> **INPUT DATA**:
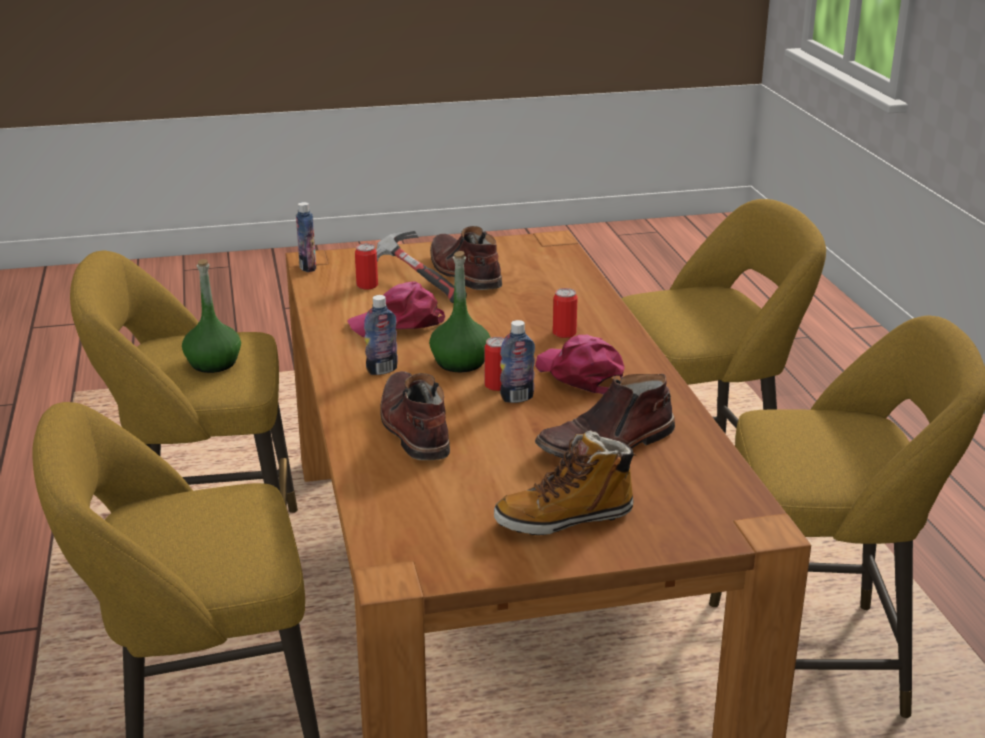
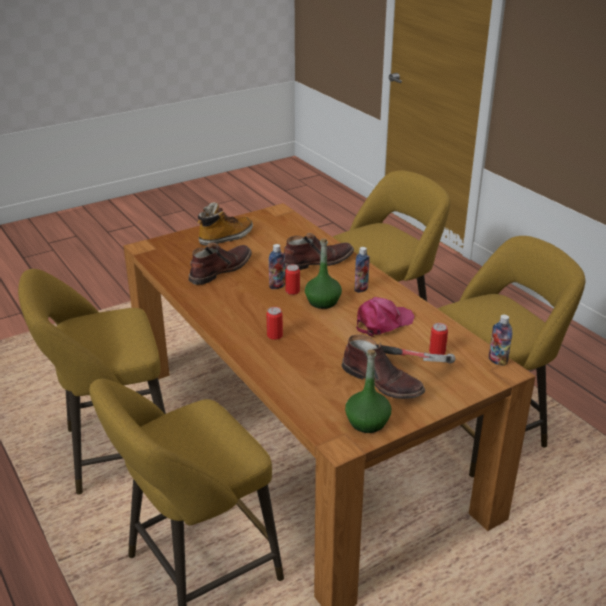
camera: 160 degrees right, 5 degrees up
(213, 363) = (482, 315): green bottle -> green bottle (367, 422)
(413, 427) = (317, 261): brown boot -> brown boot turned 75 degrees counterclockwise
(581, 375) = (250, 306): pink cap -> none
...
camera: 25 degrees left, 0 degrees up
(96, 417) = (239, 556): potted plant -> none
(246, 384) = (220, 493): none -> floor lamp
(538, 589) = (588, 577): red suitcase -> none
---
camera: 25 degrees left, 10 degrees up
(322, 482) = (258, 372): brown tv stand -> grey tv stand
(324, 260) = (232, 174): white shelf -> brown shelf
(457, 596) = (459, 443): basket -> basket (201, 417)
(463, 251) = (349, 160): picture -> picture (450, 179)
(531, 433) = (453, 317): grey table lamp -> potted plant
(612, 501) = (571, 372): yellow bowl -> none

> **WHAT YOU SHOULD DO**: Respond with one number only: how many lines of the data contain "grey".

> **EXERCISE SOLUTION**: 2